Built a two-stage chest x-ray pipeline: a multi-label classifier for device presence and a YOLOv5 detector for localization, reaching ~97% detection accuracy across heterogeneous validation sets.
Project Overview
The system preprocesses radiographs, predicts likely device classes, and then performs class-conditional bounding-box inference. Separating classification from localization reduced false positives and improved reliability under varied acquisition conditions.
Key Features
- Dual-Model Design: Multi-label screening stage + YOLOv5 localization stage.
- Detection Quality: ~97% accuracy on diverse chest x-ray validation cohorts.
- Structured Outputs: Per-class confidence scores and pixel-space bounding boxes.

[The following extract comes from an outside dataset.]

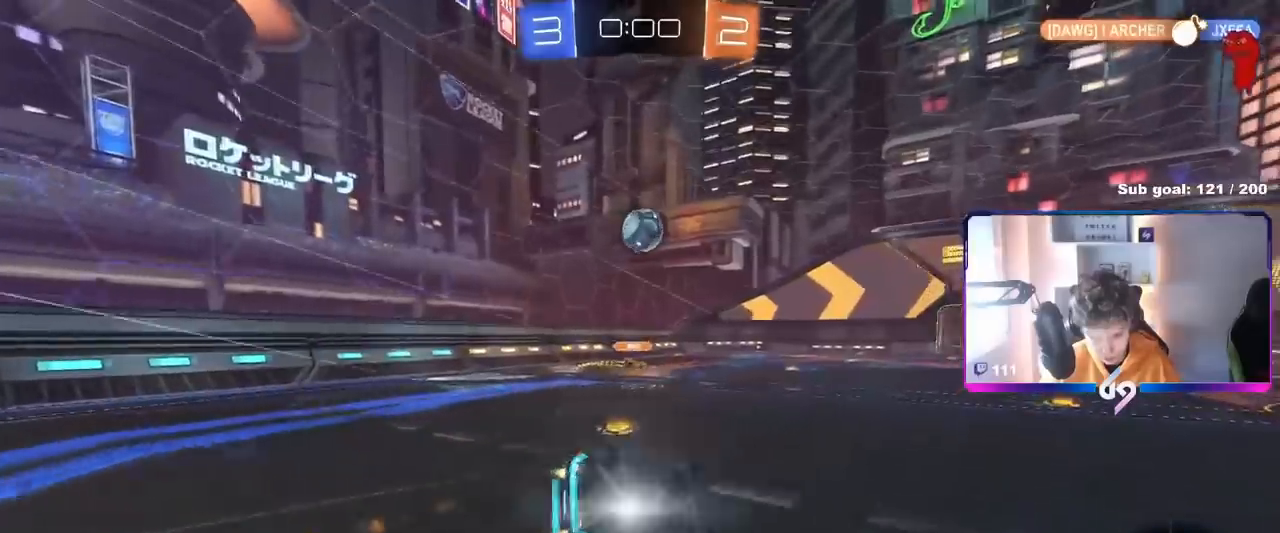
{"keys": ["a", "s"], "mouse": [], "mouse_move": "still", "events": [[150, "mouse_left", "up"], [200, "s", "up"], [250, "s", "down"], [467, "shift", "up"]]}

- Clinical Robustness: Stable performance across different image quality and device configurations.
Technical Details
Training and evaluation were implemented in Python with dataset augmentation and threshold tuning to balance precision/recall. At inference time, the classifier gates candidate classes and the detector returns localized boxes, enabling downstream QA and faster radiology review workflows.
Internship Insights: Radiology and ResNets
During my Stanford AIMI internship, I also fine-tuned ResNet baselines for chest x-ray tasks to benchmark calibration and failure modes. Those experiments informed preprocessing and error-analysis choices for this localization pipeline.